On Wall Street, the future for the Dow Jones Industrial Average was off 0.9%.
On Wednesday, the S&P 500 slipped 0.1% after official data showed economic activity contracted 1.6% at an annualized rate in the three months ending in March. That was the first contraction since the second quarter of 2020 in the depths of the pandemic.
The U.S. benchmark is down 7.6% for the month and 20% from its Jan. 3 peak.
The Dow rose 0.3% while the Nasdaq composite slipped less than 0.1%.
In Asia, the Shanghai Composite Index rose 1.1% to 3,398.62 after an official monthly gauge of factory activity rose and new orders improved. The Hang Seng in Hong Kong lost 0.5% to 21,899.57 after spending much of the day in positive territory.
The Nikkei 225 in Tokyo fell 1.5% to 26,393.04 after May industrial production slumped 7.2% compared with the previous month. That was the sharpest decline since the start of the coronavirus pandemic in early 2020 and reflected disruptions in China due to the anti-virus controls.
The Kospi in Seoul shed 1.6% to 2,339.70 after official data showed industrial production rose 0.1% in May, possibly also depressed by disruption caused by anti-disease measures that temporarily shut down Shanghai and other Chinese industrial centers.

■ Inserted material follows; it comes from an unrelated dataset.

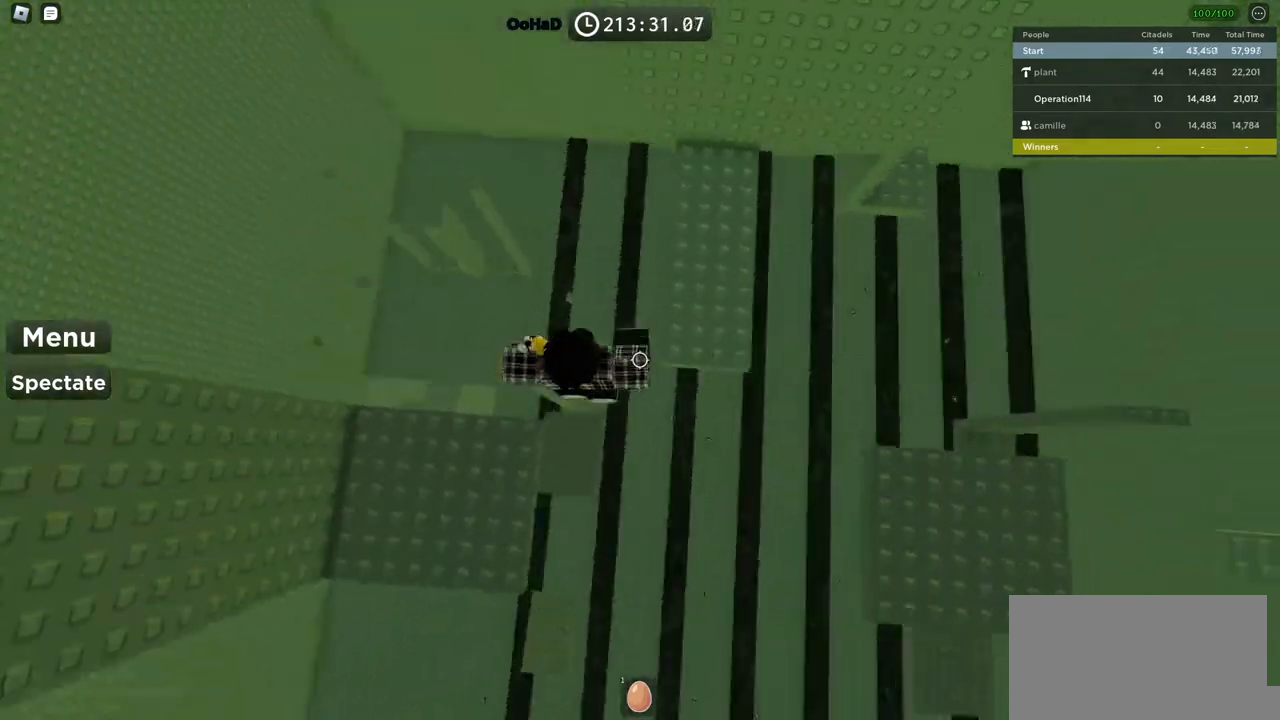
{"keys": ["w"], "events": [[217, "space", "up"], [300, "d", "up"]]}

Sydney's S&P-ASX 200 declined 2% to 6,568.10 while India's Sensex gained 0.3% to 53,208.84. New Zealand, Singapore and Bangkok advanced while Jakarta declined.

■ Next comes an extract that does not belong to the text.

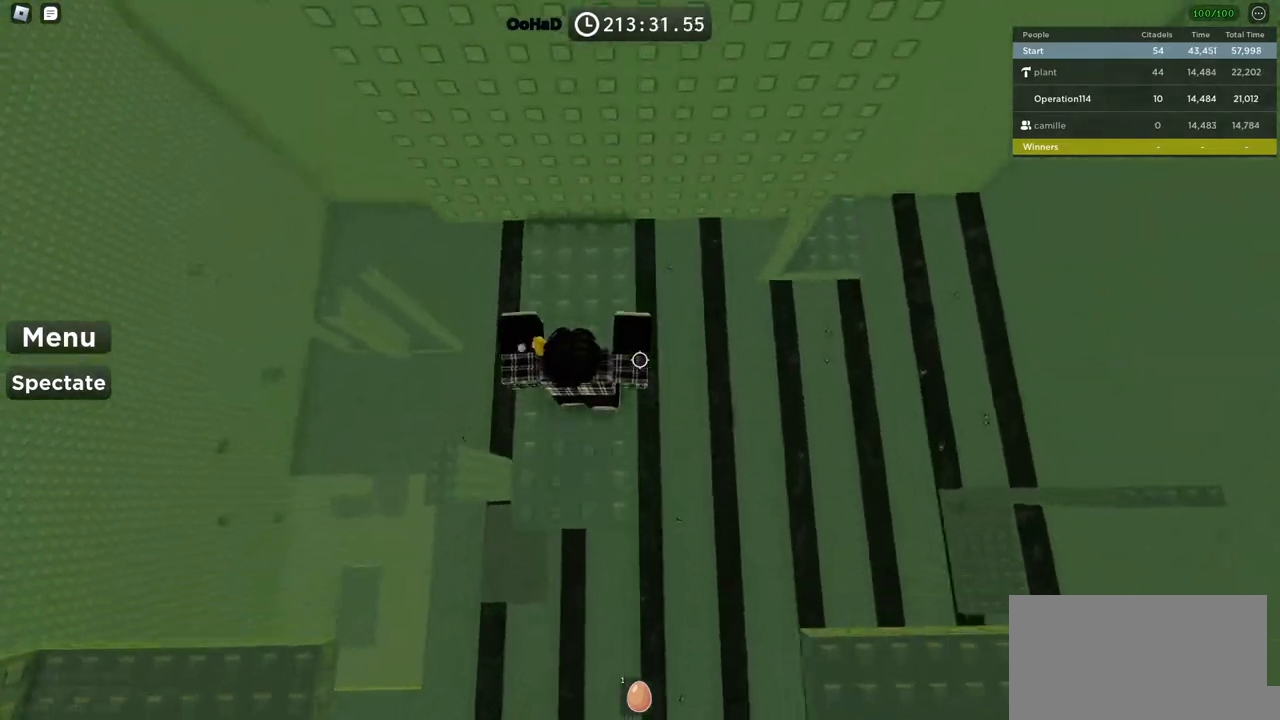
{"keys": ["d", "space"], "events": [[250, "d", "down"], [300, "w", "up"], [417, "space", "down"]]}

Federal Reserve Chair Jerome Powell, speaking at a European Central Bank meeting in Portugal, said Wednesday there is "no guarantee" inflation can be tamed without hurting the job market.
The global economy also has been roiled by Russia's invasion of Ukraine, which pushed up prices of oil, wheat and other commodities.

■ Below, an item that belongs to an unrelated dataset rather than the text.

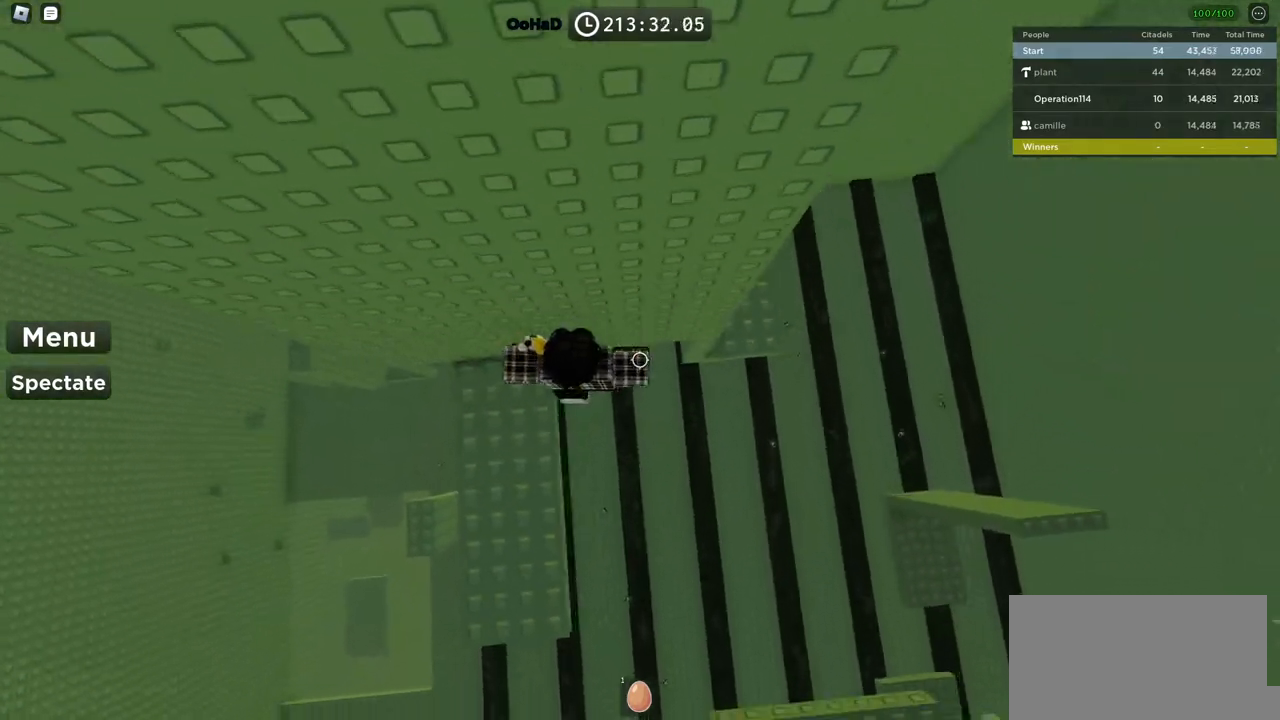
{"keys": ["d", "w"], "events": [[100, "space", "up"], [417, "w", "down"]]}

A monthly purchasing managers' index released Thursday by the Chinese statistics agency and an industry group rose to 50.2 in June from 49.6 on a 100-point scale on which numbers above 50 indicate activity is increasing.
In energy markets, benchmark U.S. crude lost 3 cents to $109.75 per barrel in electronic trading on the New York Mercantile Exchange. The contract fell $1.98 on Wednesday to $109.78. Brent crude, the price basis for international oil trading, added 6 cents to $112.51 per barrel in London. It shed $1.72 the previous session to $116.26. per barrel.
The dollar declined to 136.23 yen from Wednesday's 136.54 yen. The euro fell to $1.0447 from $1.0523.